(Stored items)

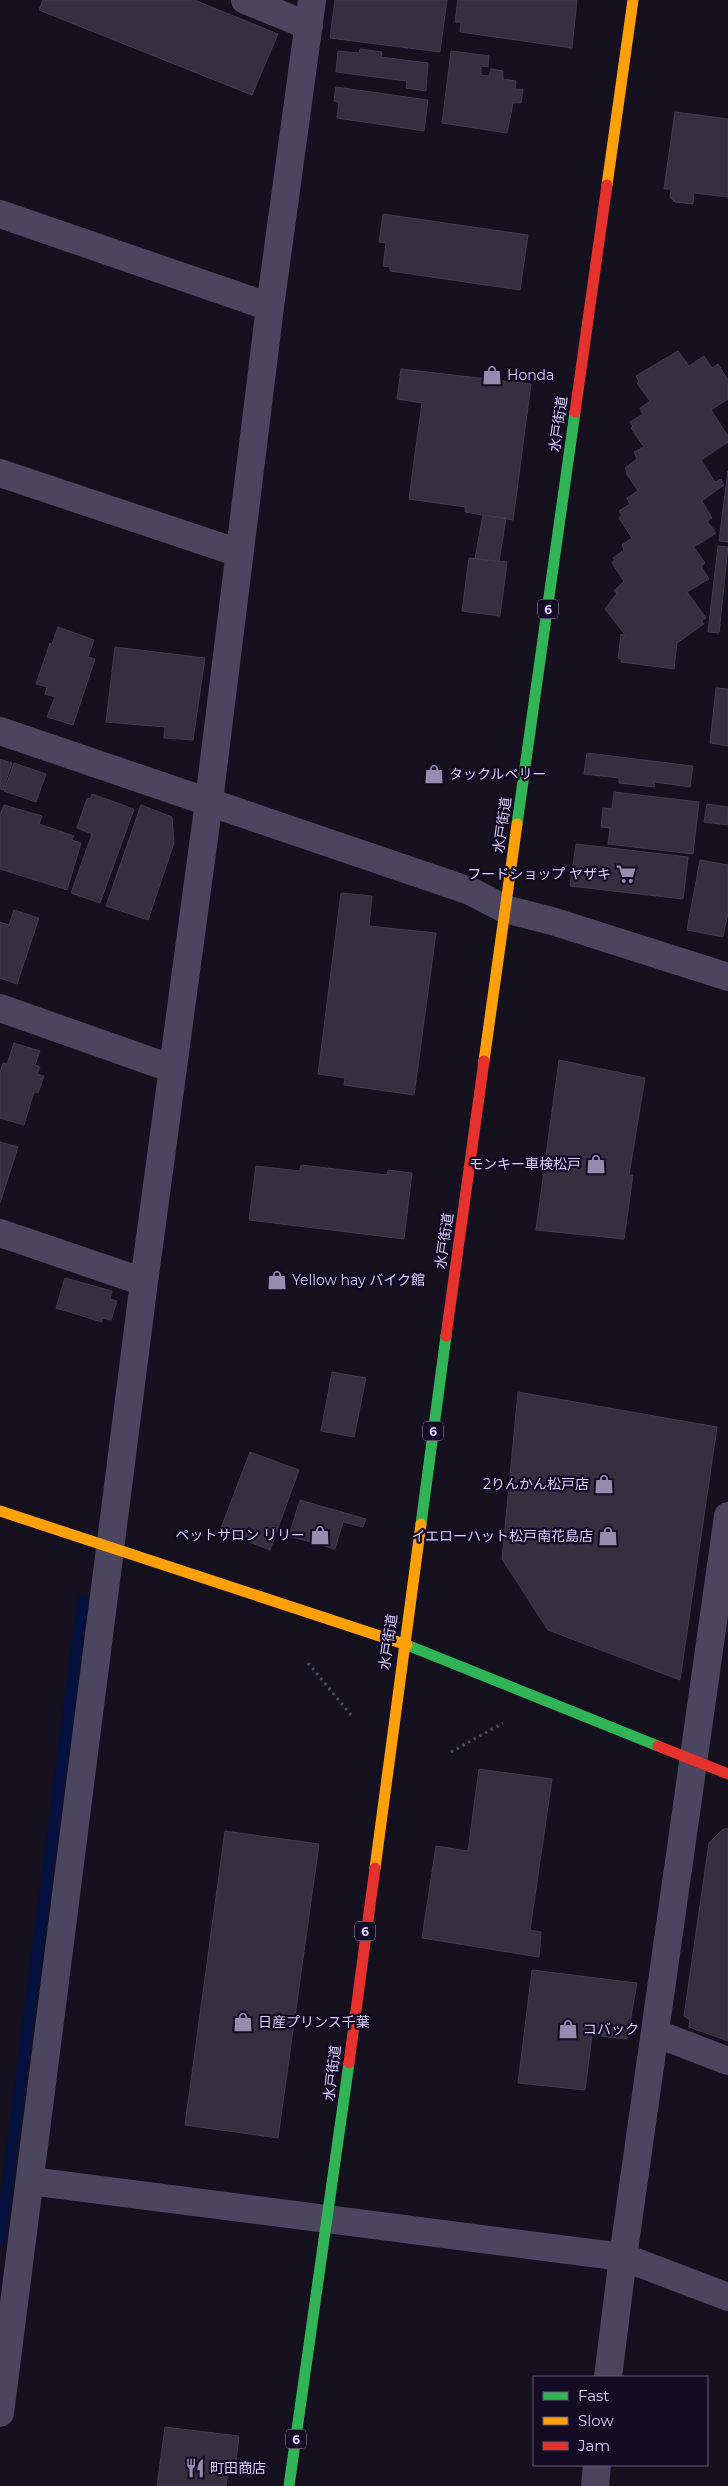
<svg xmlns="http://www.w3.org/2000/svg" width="728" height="2486" font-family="Montserrat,'Noto Sans JP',sans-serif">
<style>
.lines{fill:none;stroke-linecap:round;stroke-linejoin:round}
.stream{stroke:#061140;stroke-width:11}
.building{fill:#352f40;stroke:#433a53}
.path{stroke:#454f61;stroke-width:3;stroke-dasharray:2.5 4;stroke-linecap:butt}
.street{stroke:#4b455f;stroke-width:28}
.fast{stroke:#30b455;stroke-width:11}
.slow{stroke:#ff9f0a;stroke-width:11}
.jam{stroke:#e5322d;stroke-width:11}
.labels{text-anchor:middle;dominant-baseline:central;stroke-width:4.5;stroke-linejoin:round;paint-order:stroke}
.shield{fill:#140c23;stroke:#a094bd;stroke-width:1}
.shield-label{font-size:12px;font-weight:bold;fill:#dcceff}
.poi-label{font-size:14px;fill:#dcceff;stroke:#140c23;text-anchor:start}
.street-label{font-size:14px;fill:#dcceff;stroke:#140c23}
</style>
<rect width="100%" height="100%" fill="#15111e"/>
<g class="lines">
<path class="stream" d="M0,2240L83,1600"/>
</g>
<path class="building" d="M43,0H194L278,34L252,95L39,10Z
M335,0H447L440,52L330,38Z
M458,0H577L572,48L460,32L461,22H455Z
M360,49L382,52L381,57L428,63L426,91L406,88L407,81L336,72L338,51L359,53Z
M451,51L489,56L488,67L481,66V75L489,76L491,69L503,71V79L516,81L515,89H523L521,103H513L507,133L442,123Z
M336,87L428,100L424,131L337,118L339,102L334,101Z
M675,112L728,119V197L694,193L693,204L675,202L670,197L671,189H664Z
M383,214L528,235L520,290L390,271V267L383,266L386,243L379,242Z
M678,351L689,366L704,356L712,368L718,364L728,380V399L711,410L728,436V442L701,460L715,482L721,479L724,485L702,501L712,518L707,521L716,533L694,547L705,563L701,566L709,579L687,592L706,618L702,621L704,624L677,643L674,669L621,662V659L618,658L621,634L626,636L605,609L617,593L614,591L624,581L612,563L615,560L613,558L624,550L622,545L632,538L619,518L622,515L619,511L630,504L627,498L638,491L626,473L627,472L625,468L637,459L634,452L644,447L631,428L633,426L630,422L643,414L640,408L650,401L637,383L639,381L636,376Z
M401,369L531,384L513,520L465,512V507L409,499L422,403L397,399Z
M728,471V542L719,541Z
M483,515L506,518L499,562L475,558Z
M718,546L728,547L719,633L708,632Z
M469,558L507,562L500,616L462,611Z
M58,627L94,640L88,657L95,659L73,725L47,717L55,697L45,694L47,687L36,684L50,643L52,644Z
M115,647L205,658L193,740L164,738L165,727L106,722Z
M716,688L728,689V746L710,743Z
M587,753L693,766L690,787L655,782L654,787L619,783V778L584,774Z
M0,759L12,763L3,790L0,789Z
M14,763L46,774L36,802L4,791Z
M614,792L699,802L693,854L608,844L610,828L601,827L603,808L612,809Z
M92,794L134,809L100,903L71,893L92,834L77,828L87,798L90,799Z
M707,804L728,807V825L704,822Z
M4,805L42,816L39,824L74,836L72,840L81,843L67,890L0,869V815Z
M141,805L172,817L174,843L148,920L106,906Z
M576,844L688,857L683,899L570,886Z
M700,860L728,865V913L723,937L687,930Z
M341,893L372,896L369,926L436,933L414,1095L344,1085L345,1078L318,1074Z
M14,910L39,918L17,984L0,978V922L9,925Z
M14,1043L40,1051L35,1065L40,1067L37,1074L44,1076L38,1093L34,1092L24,1125L0,1118V1072L3,1063L7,1064Z
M559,1060L645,1078L629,1175H633L624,1239L536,1230Z
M0,1142L18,1147L0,1203Z
M301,1165L387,1175L388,1170L412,1173L404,1239L249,1220L256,1166L300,1171Z
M65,1278L112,1291L110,1299L117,1301L111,1320L102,1318V1322L56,1308Z
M332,1372L366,1378L354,1437L321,1431Z
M518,1392L717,1427L680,1680L548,1630L502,1559Z
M250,1452L299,1470L270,1550L220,1531Z
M300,1500L366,1519L363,1527L343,1522L335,1549L289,1536Z
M479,1769L552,1779L530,1930L541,1932L539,1957L422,1938L436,1846L468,1851Z
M728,1828V2041L689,2027L690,2020L684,2016L709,1843L722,1830Z
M225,1831L319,1844L278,2138L185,2125Z
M532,1970L637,1983L627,2039L592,2035L585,2090L518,2083Z
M165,2427L239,2436L236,2463H229L226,2486H157Z"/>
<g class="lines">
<path class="path" d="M308,1663L351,1715
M451,1752L503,1723"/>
<path class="street" d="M245,0L309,26
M0,214L270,307
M0,473L239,553
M0,731L470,891L505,909L552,921L728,977
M0,1008L173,1069
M0,1233L144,1282
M655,2033L728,2061
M30,2181L623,2257L728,2297
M608,2377L623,2257L728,1516
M0,2413L144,1282L209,801L270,307L312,0
M595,2486L597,2465"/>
<path class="fast" d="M517,824L575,412
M421,1524L446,1336
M407,1645L658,1746
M289,2486L349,2063"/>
<path class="slow" d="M607,185L633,0
M484,1061L517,824
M0,1511L407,1645
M375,1868L421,1524"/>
<path class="jam" d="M575,412L607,185
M446,1336L484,1061
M658,1746L728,1774
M349,2063L375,1868"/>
</g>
<defs>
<symbol id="shop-bare" viewBox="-9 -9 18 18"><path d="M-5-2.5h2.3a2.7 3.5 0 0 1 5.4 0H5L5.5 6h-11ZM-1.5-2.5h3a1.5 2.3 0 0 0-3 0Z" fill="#968cb0" stroke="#140c23" stroke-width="2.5" paint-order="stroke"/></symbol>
<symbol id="supermarket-bare" viewBox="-9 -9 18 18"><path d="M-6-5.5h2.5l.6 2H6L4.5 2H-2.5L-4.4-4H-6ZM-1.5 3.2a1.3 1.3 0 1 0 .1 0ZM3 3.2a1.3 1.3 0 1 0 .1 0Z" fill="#968cb0" stroke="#140c23" stroke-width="2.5" paint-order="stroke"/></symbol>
<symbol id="restaurant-bare" viewBox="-9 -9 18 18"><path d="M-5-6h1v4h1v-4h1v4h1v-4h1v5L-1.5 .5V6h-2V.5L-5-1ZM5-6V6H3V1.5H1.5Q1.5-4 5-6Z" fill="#968cb0" stroke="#140c23" stroke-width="2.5" paint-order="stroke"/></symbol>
</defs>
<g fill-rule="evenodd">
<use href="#shop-bare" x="478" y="361" width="28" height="28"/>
<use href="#shop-bare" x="420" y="760" width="28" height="28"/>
<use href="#supermarket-bare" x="612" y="860" width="28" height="28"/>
<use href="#shop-bare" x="582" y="1150" width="28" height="28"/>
<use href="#shop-bare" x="263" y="1266" width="28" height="28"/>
<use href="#shop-bare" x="590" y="1470" width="28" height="28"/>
<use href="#shop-bare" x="306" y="1521" width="28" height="28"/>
<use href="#shop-bare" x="594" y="1522" width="28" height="28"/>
<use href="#shop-bare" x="229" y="2008" width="28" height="28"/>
<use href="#shop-bare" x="554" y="2015" width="28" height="28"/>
<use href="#restaurant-bare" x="181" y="2454" width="28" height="28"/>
</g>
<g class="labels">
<g class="shield">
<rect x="538" y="599.5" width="20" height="19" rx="4"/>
<rect x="423" y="1421.5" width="20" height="19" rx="4"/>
<rect x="355" y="1921.5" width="20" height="19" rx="4"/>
<rect x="286" y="2429.5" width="20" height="19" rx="4"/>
</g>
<g class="shield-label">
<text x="548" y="609">6</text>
<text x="433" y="1431">6</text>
<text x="365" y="1931">6</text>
<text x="296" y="2439">6</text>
</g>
<g class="poi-label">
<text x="507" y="375">Honda</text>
<text x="449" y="774">タックルベリー</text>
<text x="611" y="874" text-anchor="end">フードショップ ヤザキ</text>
<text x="581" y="1164" text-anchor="end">モンキー車検松戸</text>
<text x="292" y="1280">Yellow hay バイク館</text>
<text x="589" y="1484" text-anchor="end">2りんかん松戸店</text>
<text x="305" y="1535" text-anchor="end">ペットサロン リリー</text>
<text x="593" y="1536" text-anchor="end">イエローハット松戸南花島店</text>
<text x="258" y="2022">日産プリンス千葉</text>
<text x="583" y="2029">コバック</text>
<text x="210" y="2468">町田商店</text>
</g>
<g class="street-label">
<text transform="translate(558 424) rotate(-82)">水戸街道</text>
<text transform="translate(502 825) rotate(-82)">水戸街道</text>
<text transform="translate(444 1241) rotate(-82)">水戸街道</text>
<text transform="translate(388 1642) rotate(-82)">水戸街道</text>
<text transform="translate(332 2073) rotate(-83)">水戸街道</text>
</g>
</g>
<rect x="533" y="2376" width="175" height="90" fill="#140c23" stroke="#645a7b"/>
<rect x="543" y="2392" width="25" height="8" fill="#30b455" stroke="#645a7b"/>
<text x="578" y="2401" font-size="15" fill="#dcceff">Fast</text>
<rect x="543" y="2417" width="25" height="8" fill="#ff9f0a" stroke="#645a7b"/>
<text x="578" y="2426" font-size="15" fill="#dcceff">Slow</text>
<rect x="543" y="2442" width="25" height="8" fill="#e5322d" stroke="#645a7b"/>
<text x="578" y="2451" font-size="15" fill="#dcceff">Jam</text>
</svg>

#### TASK DESCRIPTION:
Find the word "round" in the entries, and copy every line it shows up in.

#### ANSWER FOR THE TASK:
.lines{fill:none;stroke-linecap:round;stroke-linejoin:round}
.labels{text-anchor:middle;dominant-baseline:central;stroke-width:4.5;stroke-linejoin:round;paint-order:stroke}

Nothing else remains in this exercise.